China’s Belt and Road Initiative Expands to Cuba
A new step in China’s ongoing effort to undermine the Monroe Doctrine.
Source: https://spectator.org/chinas-belt-and-road-initiative-expands-to-cuba/
by FRANCIS P. SEMPAb
Cuban President Miguel Díaz-Canel on a state visit to Xi Jinping’s China last week (CCTV Video News Agency/YouTube)
With so much attention being paid to China’s increasing threat to Taiwan in the South China Sea, under the radar the Chinese Communist Party (CCP) is deepening ties to Cuba’s communist regime. On Nov. 25, 2022, President Xi Jinping hosted Cuba’s communist leader Miguel Díaz-Canel at the Great Hall of the People in Beijing. China’s foreign ministry announced that, at the end of their talks, Xi and Díaz-Canel “witnessed the signing of bilateral documents on party-to-party exchange, the consultation mechanism between the two foreign ministries, Belt and Road cooperation and practical cooperation.” So, while China claims ownership over the South China Sea and Taiwan in its version of an Asian Monroe Doctrine, it takes steps to weaken America’s Monroe Doctrine in the Caribbean Sea and the Western Hemisphere.
The Chinese foreign ministry statement highlighted the fact that Cuba’s president “is the first head of state from Latin America and the Caribbean (LAC) to visit China after the 20th CPC National Congress,” which “speaks volumes about the special and friendly relations between the two parties and two countries.” The statement pledged to work with Cuba on the Global Development and Global Security initiatives and stressed that the two nations will “jointly advance the socialist modernization drive.” China, the statement continued, “attaches great importance to the development of its relations with” Latin American and Caribbean countries, including “high-quality Belt and Road cooperation.”
An article in the Global Times, the CCP’s English-language mouthpiece, noted that China–Cuban cooperation will include “fields such as electronics, machinery manufacturing, textiles, energy, agriculture, information and communication, infrastructure construction, genetic engineering, medical and health” as part of construction of a “Digital Silk Road” and a “Health Silk Road.”

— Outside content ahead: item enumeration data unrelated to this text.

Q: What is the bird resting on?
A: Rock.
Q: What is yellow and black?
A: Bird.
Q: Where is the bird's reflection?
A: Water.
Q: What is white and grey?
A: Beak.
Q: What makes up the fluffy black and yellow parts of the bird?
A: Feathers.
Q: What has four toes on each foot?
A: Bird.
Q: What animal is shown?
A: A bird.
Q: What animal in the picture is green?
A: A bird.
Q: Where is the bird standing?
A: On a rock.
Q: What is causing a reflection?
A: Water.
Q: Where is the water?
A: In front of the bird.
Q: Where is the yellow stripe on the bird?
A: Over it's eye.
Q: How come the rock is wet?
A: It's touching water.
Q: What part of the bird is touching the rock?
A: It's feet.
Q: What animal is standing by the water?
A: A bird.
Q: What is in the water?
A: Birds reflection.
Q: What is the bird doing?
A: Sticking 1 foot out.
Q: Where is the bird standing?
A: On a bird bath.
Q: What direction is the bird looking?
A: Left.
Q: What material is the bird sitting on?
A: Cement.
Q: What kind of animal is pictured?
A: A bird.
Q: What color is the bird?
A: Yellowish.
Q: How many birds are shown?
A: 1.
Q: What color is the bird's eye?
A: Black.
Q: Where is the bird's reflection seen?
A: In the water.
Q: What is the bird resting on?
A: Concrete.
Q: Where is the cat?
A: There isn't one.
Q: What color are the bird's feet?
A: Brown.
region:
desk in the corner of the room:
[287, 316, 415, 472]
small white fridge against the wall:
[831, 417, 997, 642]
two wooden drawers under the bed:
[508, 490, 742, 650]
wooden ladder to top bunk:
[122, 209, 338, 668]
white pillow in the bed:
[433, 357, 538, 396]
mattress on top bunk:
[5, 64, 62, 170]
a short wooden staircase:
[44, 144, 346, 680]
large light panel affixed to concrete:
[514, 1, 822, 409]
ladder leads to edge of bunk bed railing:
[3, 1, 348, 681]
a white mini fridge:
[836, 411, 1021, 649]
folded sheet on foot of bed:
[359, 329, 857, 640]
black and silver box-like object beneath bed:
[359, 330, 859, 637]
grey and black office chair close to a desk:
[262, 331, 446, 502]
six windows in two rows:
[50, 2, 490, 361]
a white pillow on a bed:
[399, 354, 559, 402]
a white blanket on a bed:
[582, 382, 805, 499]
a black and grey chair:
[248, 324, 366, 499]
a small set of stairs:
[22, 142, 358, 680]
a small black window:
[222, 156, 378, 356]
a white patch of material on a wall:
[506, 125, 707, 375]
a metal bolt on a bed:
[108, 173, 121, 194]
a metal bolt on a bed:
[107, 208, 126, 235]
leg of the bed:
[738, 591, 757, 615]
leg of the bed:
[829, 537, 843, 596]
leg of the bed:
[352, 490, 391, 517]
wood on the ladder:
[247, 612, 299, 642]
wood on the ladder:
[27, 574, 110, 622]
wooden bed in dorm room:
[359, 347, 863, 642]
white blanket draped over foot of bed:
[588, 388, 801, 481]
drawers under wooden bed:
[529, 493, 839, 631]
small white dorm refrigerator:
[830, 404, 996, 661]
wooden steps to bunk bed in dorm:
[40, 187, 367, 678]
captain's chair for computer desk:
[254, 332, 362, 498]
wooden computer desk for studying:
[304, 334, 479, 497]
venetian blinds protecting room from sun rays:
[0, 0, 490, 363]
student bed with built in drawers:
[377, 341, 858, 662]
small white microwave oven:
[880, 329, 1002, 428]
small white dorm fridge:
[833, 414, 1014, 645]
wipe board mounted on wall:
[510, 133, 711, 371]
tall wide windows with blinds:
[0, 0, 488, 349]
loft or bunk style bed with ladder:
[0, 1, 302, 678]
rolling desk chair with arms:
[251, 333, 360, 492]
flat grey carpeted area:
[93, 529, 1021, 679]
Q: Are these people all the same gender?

Another Global Times article heralded the “pink tide” that Latin America is currently experiencing in opposition to America’s antagonism toward the hemisphere’s “left-wing” governments. Cuba and other Latin American countries, the article claims, are “tired of [the United States’] hegemony and coercion.”
The Associated Press reported that the Chinese and Cuban leaders “pledged mutual support over their fellow communist states’ ‘core interests,’” noting that China defines core interests to include control over Taiwan.
Cuba’s leader met with Russian President Vladimir Putin in Moscow prior to his visit with Xi. China and Russia have established what both countries call a “strategic partnership” in opposition to the U.S.-led global order.
Newsmax reports that China agreed to restructure Cuba’s debt and to provide trade and investment credits to Cuba’s struggling economy.
In the past, China has used the BRI to coerce and force cooperation from economically vulnerable countries, securing access to, and sometimes ownership over, port facilities, along with unrestricted People’s Liberation Army (PLA) access.
One observer termed China’s BRI as “debt-trap diplomacy,” while the Asia Society Policy Institute (ASPI) accuses Xi of “weaponizing” the BRI.
“Beijing’s approach,” according to an ASPI report, “seeks to lay the groundwork for military utilization without raising red flags,” then gradually use its economic leverage to persuade or force recipient nations to accommodate military platforms.
Writing last year in the online journal 19FortyFive, Naval War College strategy professor James Holmes asked, “Will China trigger the Monroe Doctrine?”
Holmes noted that Chinese inroads in Latin America were “real and growing.” He suggested that if Latin American governments begin siding with China and if China translates its BRI economic leverage into a military threat, the U.S. Monroe Doctrine could make a comeback.
The United States went to war in Cuba against Spain as a result of the Monroe Doctrine. We intervened countless times in Latin America and the Caribbean when we perceived overt challenges to the Monroe Doctrine. We engaged in nuclear brinkmanship with the Soviet Union over Cuba in October 1962 in defense of the Monroe Doctrine. It would behoove U.S. policymakers to keep a watchful eye on developments in the Caribbean and Latin America, even as we focus on the more immediate threat in the South China Sea.